The Lycan King's Second Chance Mate: Rise of the Traitor's Daughter -
Chapter 252: The Demon Within
Chapter 252: The Demon Within
Natalie~
Darkness wasn’t silent. It shrieked.
When I let Kalmia in, it was like opening the door to a storm and standing still as it swallowed me whole. Her presence surged into me, not like water but fire. Blistering, spiteful, and greedy. My veins screamed. My bones locked. My mind cracked.
And then—
I was nowhere.
Not asleep. Not awake. Suspended in something ancient and terrible. A void, endless and pulsing with shadows. The sky above me was a deep bruise of stars and torn clouds. The ground beneath my feet was black glass, fractured, echoing every step I dared take.

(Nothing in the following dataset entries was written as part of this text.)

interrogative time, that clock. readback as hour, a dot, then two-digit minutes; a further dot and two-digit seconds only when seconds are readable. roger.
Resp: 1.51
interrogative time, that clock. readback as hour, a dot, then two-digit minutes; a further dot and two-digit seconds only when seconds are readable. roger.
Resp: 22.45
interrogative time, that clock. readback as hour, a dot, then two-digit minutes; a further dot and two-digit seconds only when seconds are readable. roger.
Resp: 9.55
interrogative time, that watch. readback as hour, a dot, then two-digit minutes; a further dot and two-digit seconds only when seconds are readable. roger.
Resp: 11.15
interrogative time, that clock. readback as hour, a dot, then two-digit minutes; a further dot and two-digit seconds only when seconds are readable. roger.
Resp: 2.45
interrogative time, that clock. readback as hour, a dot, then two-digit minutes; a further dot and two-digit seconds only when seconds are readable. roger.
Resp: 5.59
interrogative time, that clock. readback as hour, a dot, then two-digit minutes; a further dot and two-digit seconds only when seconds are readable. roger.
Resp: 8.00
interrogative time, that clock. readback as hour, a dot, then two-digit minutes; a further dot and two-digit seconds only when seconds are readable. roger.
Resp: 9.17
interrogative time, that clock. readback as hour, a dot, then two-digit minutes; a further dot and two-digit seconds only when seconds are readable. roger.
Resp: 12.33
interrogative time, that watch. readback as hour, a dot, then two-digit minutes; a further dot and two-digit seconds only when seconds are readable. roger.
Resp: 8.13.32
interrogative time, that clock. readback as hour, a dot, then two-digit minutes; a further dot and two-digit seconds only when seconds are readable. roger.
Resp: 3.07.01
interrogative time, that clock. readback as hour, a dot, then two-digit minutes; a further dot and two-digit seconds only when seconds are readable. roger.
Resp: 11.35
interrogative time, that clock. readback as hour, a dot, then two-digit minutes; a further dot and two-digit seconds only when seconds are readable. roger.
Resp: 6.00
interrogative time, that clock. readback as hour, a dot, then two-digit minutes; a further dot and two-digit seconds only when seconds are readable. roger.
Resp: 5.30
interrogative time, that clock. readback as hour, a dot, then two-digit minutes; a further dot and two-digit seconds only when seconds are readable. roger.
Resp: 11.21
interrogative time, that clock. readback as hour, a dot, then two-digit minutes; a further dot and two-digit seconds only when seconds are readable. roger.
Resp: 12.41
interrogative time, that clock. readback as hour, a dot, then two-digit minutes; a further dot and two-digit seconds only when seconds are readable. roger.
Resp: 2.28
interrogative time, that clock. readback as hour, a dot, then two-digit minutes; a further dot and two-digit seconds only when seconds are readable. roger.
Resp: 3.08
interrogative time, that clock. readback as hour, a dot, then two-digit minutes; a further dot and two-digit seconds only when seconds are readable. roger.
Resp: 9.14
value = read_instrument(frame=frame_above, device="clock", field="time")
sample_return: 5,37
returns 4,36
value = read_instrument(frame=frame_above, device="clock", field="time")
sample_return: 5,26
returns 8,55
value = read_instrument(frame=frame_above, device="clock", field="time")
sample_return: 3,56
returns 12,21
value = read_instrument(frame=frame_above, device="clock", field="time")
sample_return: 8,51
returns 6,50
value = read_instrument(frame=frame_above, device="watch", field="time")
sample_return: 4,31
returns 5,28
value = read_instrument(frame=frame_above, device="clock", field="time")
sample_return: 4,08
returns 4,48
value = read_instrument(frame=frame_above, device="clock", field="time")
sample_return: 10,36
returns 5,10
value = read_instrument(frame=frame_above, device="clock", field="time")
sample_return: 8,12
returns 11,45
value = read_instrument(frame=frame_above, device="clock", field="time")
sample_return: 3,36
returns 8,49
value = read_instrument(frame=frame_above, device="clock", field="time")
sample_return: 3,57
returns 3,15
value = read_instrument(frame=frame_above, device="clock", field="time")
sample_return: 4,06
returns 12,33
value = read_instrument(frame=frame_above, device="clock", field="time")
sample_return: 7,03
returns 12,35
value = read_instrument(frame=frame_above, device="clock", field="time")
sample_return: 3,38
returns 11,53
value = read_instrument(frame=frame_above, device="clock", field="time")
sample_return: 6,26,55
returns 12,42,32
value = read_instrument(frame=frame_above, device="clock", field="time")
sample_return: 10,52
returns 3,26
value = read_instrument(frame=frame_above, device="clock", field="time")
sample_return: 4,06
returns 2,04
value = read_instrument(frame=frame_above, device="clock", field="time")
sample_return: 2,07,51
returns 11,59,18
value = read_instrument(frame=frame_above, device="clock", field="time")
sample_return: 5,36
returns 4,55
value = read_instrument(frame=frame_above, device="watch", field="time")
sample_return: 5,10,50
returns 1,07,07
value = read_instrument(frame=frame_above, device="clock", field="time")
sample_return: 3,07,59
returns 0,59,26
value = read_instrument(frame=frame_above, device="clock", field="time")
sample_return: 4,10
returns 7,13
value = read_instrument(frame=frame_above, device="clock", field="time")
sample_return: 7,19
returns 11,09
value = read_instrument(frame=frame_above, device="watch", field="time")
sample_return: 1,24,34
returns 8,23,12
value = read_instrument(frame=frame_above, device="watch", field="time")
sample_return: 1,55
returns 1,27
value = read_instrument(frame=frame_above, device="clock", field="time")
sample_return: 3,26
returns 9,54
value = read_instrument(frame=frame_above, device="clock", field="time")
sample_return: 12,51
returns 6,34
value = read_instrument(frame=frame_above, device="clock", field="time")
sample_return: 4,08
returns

"Well," a voice purred, slithering through the air, "that was easy."
Kalmia stepped out from the shadows like she’d been born of them. Her hair hung like vines soaked in ink, her eyes gleamed obsidian and cruel. She wore my skin like a costume, but twisted — her smile too wide, her limbs too graceful, too wrong.
"You really are your mother’s child. Reckless. Self-sacrificing. Stupid."
I clenched my fists. The ache hadn’t stopped since she entered me. My body felt like it was on fire and frozen all at once.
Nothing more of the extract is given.